Content starts

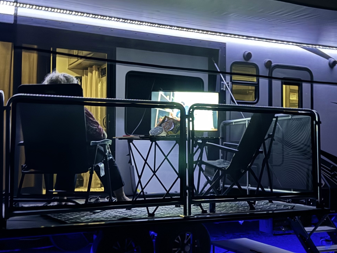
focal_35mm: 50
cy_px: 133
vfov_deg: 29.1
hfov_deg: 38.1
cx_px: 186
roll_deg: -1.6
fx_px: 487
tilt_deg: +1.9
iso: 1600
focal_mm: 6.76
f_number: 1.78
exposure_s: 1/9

Content ends

» **Task to carry out**: Recopy the full listing exactly, passing over any picture.

» **Solution for this exercise**:
focal_35mm: 50
cy_px: 133
vfov_deg: 29.1
hfov_deg: 38.1
cx_px: 186
roll_deg: -1.6
fx_px: 487
tilt_deg: +1.9
iso: 1600
focal_mm: 6.76
f_number: 1.78
exposure_s: 1/9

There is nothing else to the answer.